L’autorité administrative dispose d’un délai d’instruction de 15 jours ouvrables, à compter de la réception de la demande, pour s’assurer du respect des conditions légales et de la liberté de consentement des parties. A défaut de notification dans ce délai, l’homologation est réputée acquise et l’autorité administrative est dessaisie.
La validité de la convention est subordonnée à son homologation.
L’homologation ne peut faire l’objet d’un litige distinct de celui relatif à la convention. Tout litige concernant la convention, l’homologation ou le refus d’homologation relève de la compétence du conseil des prud’hommes, à l’exclusion de tout autre recours contentieux ou administratif. Le recours juridictionnel doit être formé, à peine d’irrecevabilité, avant l’expiration d’un délai de douze mois à compter de la date d’homologation de la convention.

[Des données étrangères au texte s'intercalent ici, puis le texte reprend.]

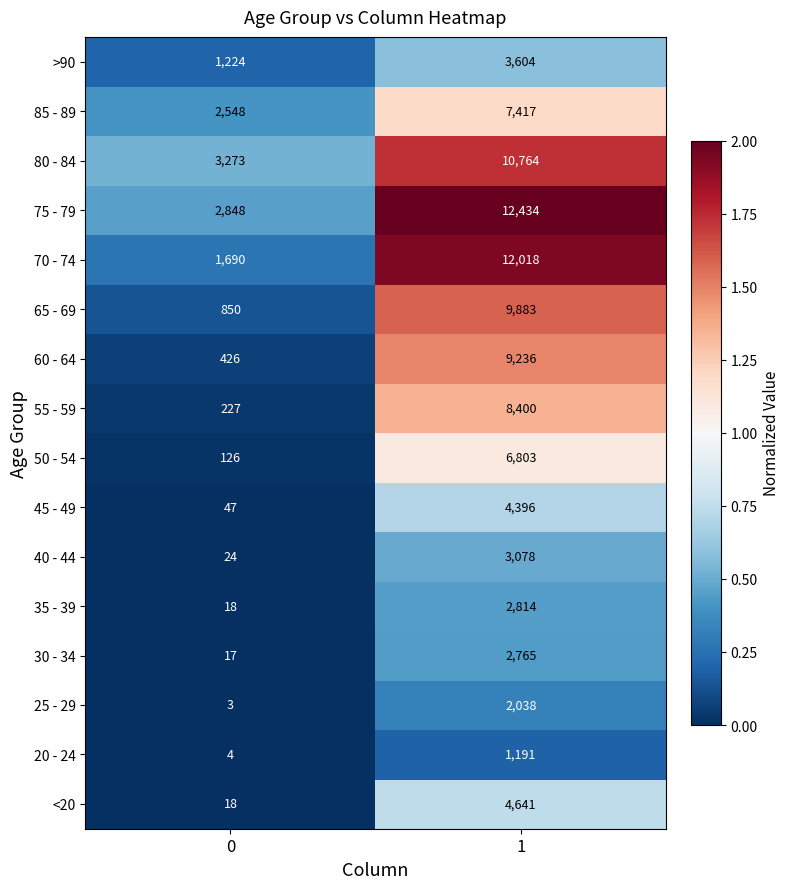

Which series has the largest total across all categories?

75 - 79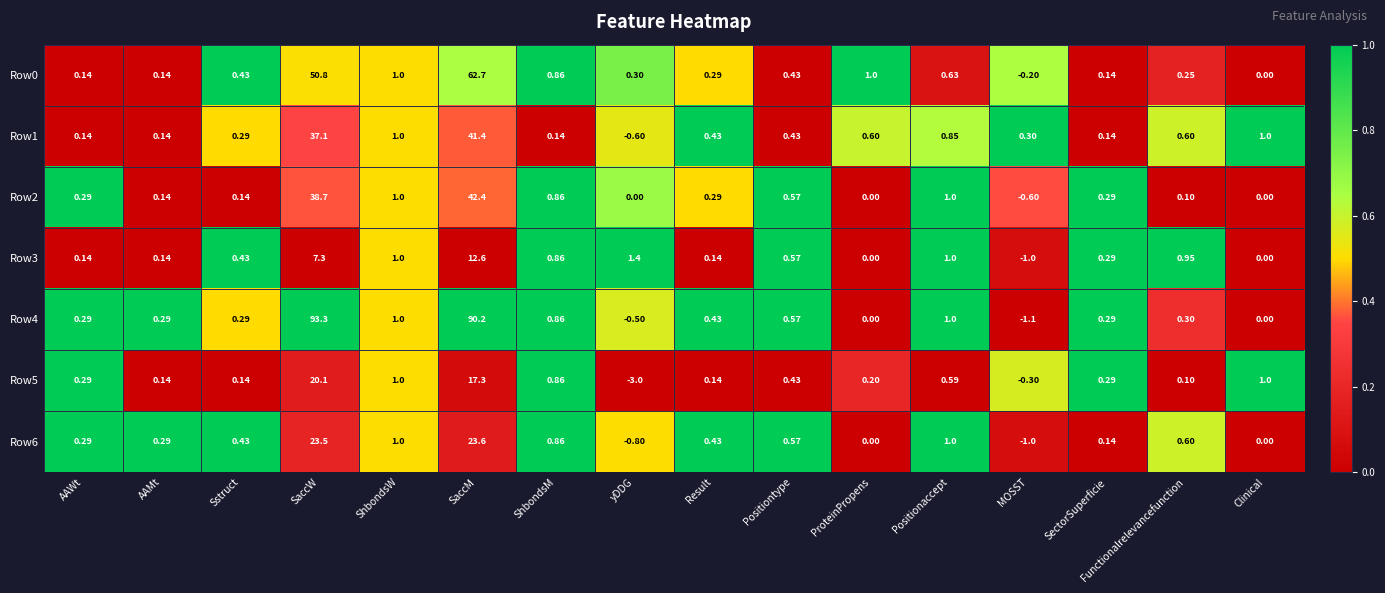

At which label does Row4 first exceed 0?

AAWt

- Dispositions particulières

Les salariés dits "protégés" (délégués syndicaux, délégués du personnel, membres élus du comité d’entreprise...) mentionnés aux articles L. 2411-1 et L. 2411-2 du Code du travail peuvent bénéficier des dispositions relatives à la rupture conventionnelle du contrat de travail. Toutefois, cette rupture sera soumise à l’autorisation de l’inspecteur du travail dans les conditions prévues par le Code du travail, la rupture du contrat de travail ne pouvant alors intervenir que le lendemain du jour de l’autorisation. Pour les médecins du travail, la rupture conventionnelle est soumise à l’autorisation de l’inspecteur du travail, après avis du médecin inspecteur du travail.
Par ailleurs, les dispositions relatives à la rupture conventionnelle ne sont pas applicables aux ruptures de contrat de travail résultant :
1 - Des accords collectifs de gestion prévisionnelle des emplois et des compétences (GPEC) ;
2 - Des plans de sauvegarde de l’emploi que l’employeur doit élaborer en cas de licenciement collectif pour motif économique.